On the other hand, the liberal-internationalist school of thought contends that the dynamics of international order have changed fundamentally, given the unprecedented globalization facilitated by widespread, instantaneous communication technologies and the emergence and diversification of global actors. There are now more incentives and opportunities for countries to cooperate than to compete and destroy. In the U.S.-China case, as James Steinberg and Michael O’Hanlon have argued in their book Strategic Reassurance and Resolve: U.S.-China Relations in the Twenty-First Century, “The lack of intense ideological competition, as well as the absence of bilateral territorial disputes or imperial ambitions by either side, suggest grounds for hope.” And the two countries are far more interconnected and interdependent through commerce and culture than most tend to realize, a trend which is only growing.
Whether one holds a deterministic view or a more optimistic view, the key challenge remains how to effectively manage the tensions and conflicts between the two countries amidst their growing contact with one another and, especially, in light of China’s expanding regional and global footprint, including such new initiatives as the Asian Infrastructure Investment Bank, the Silk Road Economic Belt, and the 21st Century Maritime Silk Road programs.

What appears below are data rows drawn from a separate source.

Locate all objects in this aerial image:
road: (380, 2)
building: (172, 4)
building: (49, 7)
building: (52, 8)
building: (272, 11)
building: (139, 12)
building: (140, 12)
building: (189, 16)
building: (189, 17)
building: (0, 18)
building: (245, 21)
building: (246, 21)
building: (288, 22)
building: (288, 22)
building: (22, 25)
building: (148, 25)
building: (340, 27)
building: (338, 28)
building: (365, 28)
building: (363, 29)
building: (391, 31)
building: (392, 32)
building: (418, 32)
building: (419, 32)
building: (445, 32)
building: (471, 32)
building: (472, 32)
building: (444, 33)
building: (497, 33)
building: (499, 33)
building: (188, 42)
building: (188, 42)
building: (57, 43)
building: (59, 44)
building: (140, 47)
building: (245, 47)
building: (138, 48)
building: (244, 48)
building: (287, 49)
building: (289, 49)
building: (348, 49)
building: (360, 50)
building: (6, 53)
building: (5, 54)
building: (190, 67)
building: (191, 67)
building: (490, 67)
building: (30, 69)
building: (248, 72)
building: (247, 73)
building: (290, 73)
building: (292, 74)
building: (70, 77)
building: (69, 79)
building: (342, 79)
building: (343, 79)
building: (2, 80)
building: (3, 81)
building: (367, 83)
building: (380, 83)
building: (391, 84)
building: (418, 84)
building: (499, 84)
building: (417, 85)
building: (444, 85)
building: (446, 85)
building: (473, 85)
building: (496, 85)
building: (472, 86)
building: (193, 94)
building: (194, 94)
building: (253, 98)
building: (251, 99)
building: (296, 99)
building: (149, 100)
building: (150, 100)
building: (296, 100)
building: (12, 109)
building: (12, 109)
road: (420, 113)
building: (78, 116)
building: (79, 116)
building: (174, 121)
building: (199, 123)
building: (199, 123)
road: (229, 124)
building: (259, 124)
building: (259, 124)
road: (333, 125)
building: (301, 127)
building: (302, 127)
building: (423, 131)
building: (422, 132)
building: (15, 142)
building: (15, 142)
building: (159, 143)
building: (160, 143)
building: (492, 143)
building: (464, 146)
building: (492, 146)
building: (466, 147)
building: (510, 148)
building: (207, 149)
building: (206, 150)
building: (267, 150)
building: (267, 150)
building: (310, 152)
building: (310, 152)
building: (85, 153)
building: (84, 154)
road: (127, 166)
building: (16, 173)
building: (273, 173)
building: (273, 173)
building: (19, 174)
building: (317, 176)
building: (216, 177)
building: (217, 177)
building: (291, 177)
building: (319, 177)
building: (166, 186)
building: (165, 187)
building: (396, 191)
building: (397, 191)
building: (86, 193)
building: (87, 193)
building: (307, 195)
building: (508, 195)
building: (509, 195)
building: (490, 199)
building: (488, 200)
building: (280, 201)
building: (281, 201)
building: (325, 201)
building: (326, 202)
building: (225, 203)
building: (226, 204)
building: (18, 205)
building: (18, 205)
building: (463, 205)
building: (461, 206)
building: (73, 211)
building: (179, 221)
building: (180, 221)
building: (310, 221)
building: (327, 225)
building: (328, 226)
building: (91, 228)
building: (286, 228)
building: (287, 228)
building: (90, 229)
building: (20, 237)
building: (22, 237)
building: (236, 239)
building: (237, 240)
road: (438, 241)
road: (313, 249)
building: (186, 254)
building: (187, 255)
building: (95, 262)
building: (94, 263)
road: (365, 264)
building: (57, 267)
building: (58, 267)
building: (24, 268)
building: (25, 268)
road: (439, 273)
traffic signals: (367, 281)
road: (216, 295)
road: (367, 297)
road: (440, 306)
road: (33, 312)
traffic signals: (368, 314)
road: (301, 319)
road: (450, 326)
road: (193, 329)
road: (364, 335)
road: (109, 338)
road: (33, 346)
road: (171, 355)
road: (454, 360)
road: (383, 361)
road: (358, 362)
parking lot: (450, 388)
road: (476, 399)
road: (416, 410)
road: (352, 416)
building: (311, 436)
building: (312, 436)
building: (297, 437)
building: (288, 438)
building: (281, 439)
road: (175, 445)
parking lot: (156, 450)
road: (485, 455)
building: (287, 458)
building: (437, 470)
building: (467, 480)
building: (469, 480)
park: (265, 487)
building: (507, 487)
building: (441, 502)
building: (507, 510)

The U.S.-China relationship is simply too consequential to be allowed to falter and fail. The cost of mishandling it would be enormous, if not disastrous, for all.
The United States has pursued a mixed strategy of containment and engagement toward China since the end of the Cold War. The two-pronged policy of “congagement” – military containment and economic engagement – has enjoyed bipartisan support; but is also seen as a paradoxical tangle and, according to Justin Logan, a “hopeless contradiction,” for one cannot have it both ways in this situation – making China more powerful through economic engagement, while at the same time seeking to contain its power and influence.
The Obama administration has continued with this general policy orientation. This reflects an increasingly common view that the U.S.-China relationship will be characterized by, in the words of the noted China scholar Harry Harding, “a blend of cooperation, competition, and discord.”
At the same time, the Obama administration’s China policy does have a sharpening focus on the Asia-Pacific region through its “strategic pivot to Asia” initiative, later re-phrased as “rebalancing toward Asia.” China has not been invited to join the Trans-Pacific Partnership, a pan-Asia-Pacific free trade pact, in which the United States is playing a leading role. Obama’s China policy embodies consistent themes in America’s China policy over the past couple of decades. However, neither China’s elites nor its general public view his policy as being more cooperative or pro-Chinese than previous administrations’ policies.
Needless to say, there are many complications in managing this complex relationship. Chief among them are the geopolitical uncertainties in regions where the two countries’ interests and values may diverge or collide. The disputes in the East and South and China Seas in recent years are illustrative of such challenges.
Within the United States, the “crisis of becoming number two” will become more acute. Are America’s leaders and citizens prepared for the fact that the U.S. economy will be superseded by China’s in the near future, given the likely continuation of China’s growth trajectory?
However, it should be noted that China’s continued rise is not preordained. The most important uncertainty lies within China. China’s modernization strategy is anchored around loosening top-down, central command over aspects of its society. Although the government retains control over ideology and politics, its relative loss of control means that it is in greater need of public legitimacy; hence the growing importance of public opinion.
In short, competing and conflicting interests abound between the United States and China, and there are genuine differences in the policies they pursue and the values they embody. Nevertheless, the bottom line is clear: the U.S.-China relationship is simply too consequential to be allowed to falter and fail. The cost of mishandling it would be enormous, if not disastrous, for all.
Holding the relationship together requires political and policy imagination, as well as active, sustained engagement through public diplomacy. Public diplomacy tools are vital to creating an enabling environment in which the two countries can pursue goals and policies; whereas a hostile climate of opinion puts pressure on both governments’ diplomatic stance, leaving little room for policy maneuver and implementation.